→ Provided material:
───

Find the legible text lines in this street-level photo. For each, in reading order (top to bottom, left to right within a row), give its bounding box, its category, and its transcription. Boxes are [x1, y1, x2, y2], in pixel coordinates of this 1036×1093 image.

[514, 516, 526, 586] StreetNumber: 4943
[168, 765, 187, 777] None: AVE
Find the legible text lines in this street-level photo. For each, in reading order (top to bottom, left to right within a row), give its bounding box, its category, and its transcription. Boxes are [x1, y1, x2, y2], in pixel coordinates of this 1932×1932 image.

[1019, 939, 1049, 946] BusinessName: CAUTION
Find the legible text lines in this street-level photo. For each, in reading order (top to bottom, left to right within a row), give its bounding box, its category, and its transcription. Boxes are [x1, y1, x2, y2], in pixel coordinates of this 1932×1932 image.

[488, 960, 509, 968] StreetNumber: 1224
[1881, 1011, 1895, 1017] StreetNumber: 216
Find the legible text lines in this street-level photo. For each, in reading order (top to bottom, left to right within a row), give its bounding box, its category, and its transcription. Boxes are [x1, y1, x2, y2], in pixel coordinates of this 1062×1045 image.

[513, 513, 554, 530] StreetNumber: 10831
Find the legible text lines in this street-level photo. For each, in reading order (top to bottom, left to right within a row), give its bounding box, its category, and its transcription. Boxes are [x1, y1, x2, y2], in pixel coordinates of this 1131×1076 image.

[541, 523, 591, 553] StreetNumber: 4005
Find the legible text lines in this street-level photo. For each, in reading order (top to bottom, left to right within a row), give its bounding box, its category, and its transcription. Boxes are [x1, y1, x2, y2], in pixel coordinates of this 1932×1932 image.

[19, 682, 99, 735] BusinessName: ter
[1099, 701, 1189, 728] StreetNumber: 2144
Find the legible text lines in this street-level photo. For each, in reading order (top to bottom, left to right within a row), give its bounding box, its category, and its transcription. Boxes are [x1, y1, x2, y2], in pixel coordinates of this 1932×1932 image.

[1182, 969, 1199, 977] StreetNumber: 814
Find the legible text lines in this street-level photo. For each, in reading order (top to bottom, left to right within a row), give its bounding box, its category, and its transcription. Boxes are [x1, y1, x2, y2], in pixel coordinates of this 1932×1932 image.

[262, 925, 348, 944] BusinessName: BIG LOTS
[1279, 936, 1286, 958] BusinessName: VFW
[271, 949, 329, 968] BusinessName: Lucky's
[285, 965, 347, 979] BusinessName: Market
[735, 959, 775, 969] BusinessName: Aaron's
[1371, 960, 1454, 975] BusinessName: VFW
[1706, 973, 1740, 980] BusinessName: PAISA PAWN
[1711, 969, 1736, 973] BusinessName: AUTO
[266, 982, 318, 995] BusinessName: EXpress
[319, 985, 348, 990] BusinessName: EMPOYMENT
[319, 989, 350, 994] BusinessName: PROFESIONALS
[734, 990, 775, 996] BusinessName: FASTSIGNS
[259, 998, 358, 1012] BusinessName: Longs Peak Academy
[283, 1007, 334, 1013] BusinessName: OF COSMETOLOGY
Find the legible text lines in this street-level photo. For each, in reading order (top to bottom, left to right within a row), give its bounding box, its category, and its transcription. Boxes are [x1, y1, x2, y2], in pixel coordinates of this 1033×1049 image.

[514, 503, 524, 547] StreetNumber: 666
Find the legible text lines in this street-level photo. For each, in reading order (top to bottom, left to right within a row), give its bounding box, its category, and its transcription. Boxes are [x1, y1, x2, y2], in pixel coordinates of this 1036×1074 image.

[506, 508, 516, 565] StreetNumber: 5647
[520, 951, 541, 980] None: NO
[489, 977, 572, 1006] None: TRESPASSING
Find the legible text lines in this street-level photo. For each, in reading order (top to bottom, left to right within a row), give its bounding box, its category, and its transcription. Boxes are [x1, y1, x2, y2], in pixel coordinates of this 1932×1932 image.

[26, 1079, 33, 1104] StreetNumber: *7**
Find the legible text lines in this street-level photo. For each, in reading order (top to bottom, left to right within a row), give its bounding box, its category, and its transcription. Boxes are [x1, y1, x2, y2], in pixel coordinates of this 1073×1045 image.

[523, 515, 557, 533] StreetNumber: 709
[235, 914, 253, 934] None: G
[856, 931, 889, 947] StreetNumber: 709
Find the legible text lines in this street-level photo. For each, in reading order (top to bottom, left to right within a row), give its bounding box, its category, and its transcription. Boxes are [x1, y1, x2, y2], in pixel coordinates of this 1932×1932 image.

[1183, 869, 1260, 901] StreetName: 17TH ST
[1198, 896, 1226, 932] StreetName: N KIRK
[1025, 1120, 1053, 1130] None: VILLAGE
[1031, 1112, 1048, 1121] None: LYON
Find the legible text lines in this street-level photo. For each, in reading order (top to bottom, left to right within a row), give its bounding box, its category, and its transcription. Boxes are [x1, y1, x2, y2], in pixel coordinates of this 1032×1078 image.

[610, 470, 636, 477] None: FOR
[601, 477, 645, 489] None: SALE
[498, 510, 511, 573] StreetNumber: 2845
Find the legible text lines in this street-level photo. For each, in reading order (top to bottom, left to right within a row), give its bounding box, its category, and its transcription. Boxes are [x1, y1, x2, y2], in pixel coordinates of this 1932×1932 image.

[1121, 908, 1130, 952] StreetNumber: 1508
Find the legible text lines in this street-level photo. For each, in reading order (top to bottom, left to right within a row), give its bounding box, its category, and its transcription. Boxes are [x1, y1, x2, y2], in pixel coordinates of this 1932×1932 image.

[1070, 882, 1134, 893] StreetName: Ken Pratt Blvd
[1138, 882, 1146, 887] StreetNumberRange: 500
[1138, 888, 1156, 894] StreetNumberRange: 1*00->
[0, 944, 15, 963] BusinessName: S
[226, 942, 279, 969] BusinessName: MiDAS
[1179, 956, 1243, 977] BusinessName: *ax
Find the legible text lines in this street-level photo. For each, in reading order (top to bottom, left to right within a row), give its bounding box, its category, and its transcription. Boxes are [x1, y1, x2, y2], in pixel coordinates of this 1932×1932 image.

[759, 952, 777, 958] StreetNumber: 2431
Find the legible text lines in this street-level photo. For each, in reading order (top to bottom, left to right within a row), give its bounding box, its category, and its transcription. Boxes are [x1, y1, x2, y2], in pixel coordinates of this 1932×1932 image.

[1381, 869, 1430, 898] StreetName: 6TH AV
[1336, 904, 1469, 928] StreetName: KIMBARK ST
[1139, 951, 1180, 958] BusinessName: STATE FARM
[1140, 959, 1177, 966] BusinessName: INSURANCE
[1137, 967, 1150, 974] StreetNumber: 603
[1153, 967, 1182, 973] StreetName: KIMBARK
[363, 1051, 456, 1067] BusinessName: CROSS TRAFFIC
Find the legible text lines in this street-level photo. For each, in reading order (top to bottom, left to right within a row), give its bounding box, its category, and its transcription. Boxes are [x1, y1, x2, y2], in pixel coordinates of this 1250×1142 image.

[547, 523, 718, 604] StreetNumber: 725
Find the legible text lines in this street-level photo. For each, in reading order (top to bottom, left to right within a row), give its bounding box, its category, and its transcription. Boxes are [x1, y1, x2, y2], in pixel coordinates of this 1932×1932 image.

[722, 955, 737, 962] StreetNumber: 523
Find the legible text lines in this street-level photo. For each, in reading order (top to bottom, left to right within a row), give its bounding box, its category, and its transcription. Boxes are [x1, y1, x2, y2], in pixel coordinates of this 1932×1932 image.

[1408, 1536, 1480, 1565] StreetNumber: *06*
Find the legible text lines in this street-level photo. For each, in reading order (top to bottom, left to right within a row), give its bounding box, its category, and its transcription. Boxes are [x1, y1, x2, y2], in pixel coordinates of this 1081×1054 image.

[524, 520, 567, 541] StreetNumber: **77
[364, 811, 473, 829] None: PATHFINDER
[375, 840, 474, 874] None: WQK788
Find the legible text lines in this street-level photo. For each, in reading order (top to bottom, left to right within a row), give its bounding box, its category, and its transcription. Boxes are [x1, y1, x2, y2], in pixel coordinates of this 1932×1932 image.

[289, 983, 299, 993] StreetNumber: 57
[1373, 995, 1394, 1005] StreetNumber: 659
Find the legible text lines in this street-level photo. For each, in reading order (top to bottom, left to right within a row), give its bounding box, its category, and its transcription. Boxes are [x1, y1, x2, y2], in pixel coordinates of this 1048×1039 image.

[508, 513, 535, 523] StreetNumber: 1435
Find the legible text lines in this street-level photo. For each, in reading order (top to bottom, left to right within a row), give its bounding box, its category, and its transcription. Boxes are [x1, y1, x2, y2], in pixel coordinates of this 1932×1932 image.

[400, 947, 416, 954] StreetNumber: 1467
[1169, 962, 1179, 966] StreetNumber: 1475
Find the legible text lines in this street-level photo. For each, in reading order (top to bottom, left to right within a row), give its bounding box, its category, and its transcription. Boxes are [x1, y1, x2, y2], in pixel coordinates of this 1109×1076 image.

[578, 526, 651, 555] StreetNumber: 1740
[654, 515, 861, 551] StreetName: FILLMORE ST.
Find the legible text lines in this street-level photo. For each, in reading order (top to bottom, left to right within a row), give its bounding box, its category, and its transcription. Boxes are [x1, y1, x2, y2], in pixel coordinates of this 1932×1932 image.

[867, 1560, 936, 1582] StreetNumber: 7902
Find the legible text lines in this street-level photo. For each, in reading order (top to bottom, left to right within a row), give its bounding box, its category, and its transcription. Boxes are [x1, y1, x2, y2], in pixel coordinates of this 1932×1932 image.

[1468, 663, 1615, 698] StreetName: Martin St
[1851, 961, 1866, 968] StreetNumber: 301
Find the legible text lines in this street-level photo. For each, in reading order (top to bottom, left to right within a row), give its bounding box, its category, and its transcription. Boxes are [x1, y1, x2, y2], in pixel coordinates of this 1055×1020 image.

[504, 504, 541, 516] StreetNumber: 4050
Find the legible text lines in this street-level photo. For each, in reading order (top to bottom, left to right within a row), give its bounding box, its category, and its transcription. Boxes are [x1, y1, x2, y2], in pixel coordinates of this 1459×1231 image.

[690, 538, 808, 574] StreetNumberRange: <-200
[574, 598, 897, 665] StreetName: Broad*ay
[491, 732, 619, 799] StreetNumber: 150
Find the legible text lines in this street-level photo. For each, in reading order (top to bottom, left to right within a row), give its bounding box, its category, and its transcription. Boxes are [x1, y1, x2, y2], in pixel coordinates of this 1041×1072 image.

───

→ Short problem:
Convert the stretch of material from the start through the line containing "[168, 765, 187, 777] None: AVE" into a numbered list, omitting blank lines.

→ Solution to the exercise:
1. Find the legible text lines in this street-level photo. For each, in reading order (top to bottom, left to right within a row), give its bounding box, its category, and its transcription. Boxes are [x1, y1, x2, y2], in pixel coordinates of this 1036×1093 image.
2. [514, 516, 526, 586] StreetNumber: 4943
3. [168, 765, 187, 777] None: AVE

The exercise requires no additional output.